Invertebrate eggs on rush stem
No interactions present.
For comparison, see also my observation of unknown eggs at:
Entomologist and biological recorder
Ta for that - handy for comparison with the arrangement in Atylotus which has the eggs more or less perpendicular to the stem; Tabanus has them more angled and I suspect is indeed the genus in the linked observation.
I don't have the RES handbook you mention, but in Stubbs and Drake, "British Soldierflies and their allies", they bunch together the three horsefly genera Atylotus, Hybomitra and Tabanus, saying that all three lay egg masses of three or four layers at an angle of 45-50 degrees to the substrate. They also say that the eggs are pale milky-white/yellow when first laid, soon darkening to dark grey or deep black.

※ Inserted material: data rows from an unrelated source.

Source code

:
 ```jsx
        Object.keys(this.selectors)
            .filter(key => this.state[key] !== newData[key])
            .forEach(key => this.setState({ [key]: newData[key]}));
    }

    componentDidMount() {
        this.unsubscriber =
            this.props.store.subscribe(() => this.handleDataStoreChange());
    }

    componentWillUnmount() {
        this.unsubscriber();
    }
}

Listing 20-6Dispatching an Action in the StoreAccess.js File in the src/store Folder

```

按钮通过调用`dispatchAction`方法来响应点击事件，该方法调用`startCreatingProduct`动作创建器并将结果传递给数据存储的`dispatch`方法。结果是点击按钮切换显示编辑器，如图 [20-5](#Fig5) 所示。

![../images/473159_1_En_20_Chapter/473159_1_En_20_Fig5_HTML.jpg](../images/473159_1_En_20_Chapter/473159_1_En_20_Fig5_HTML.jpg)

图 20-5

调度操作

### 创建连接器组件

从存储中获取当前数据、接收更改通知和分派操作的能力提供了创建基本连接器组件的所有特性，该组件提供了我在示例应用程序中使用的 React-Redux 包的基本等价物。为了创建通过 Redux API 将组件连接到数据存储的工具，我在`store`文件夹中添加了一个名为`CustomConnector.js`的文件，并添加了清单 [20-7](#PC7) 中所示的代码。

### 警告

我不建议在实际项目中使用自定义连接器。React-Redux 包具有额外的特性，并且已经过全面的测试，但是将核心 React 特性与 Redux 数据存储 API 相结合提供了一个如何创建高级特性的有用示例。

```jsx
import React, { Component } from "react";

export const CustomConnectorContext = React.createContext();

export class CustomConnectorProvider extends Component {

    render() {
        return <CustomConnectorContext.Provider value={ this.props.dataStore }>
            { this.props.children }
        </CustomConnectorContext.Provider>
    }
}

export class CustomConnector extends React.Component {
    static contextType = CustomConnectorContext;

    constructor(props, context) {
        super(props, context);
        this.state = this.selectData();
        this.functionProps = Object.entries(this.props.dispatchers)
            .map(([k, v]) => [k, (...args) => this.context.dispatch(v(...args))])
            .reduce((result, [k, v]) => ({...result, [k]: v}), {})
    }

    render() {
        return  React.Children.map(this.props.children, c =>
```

Indeed - I've looked there too but there's just something about the 'jizz' of it, mainly the more perpendicular angle which still feels right for Atylotus... however, I've added a revised and more definite i.d. of Tabanidae to sit alongside the more speculative species-level one.
Thanks for the ID. I've already made tentative arrangements for a return visit to the site with some proper dipterists... preferably with exposed arms to act as bait.
Biodiversity Officer - Shropshire
Looking forward to seeing if I was right or not! Often worth checking if possible otherwise the rarities/scarcities don't get recorded.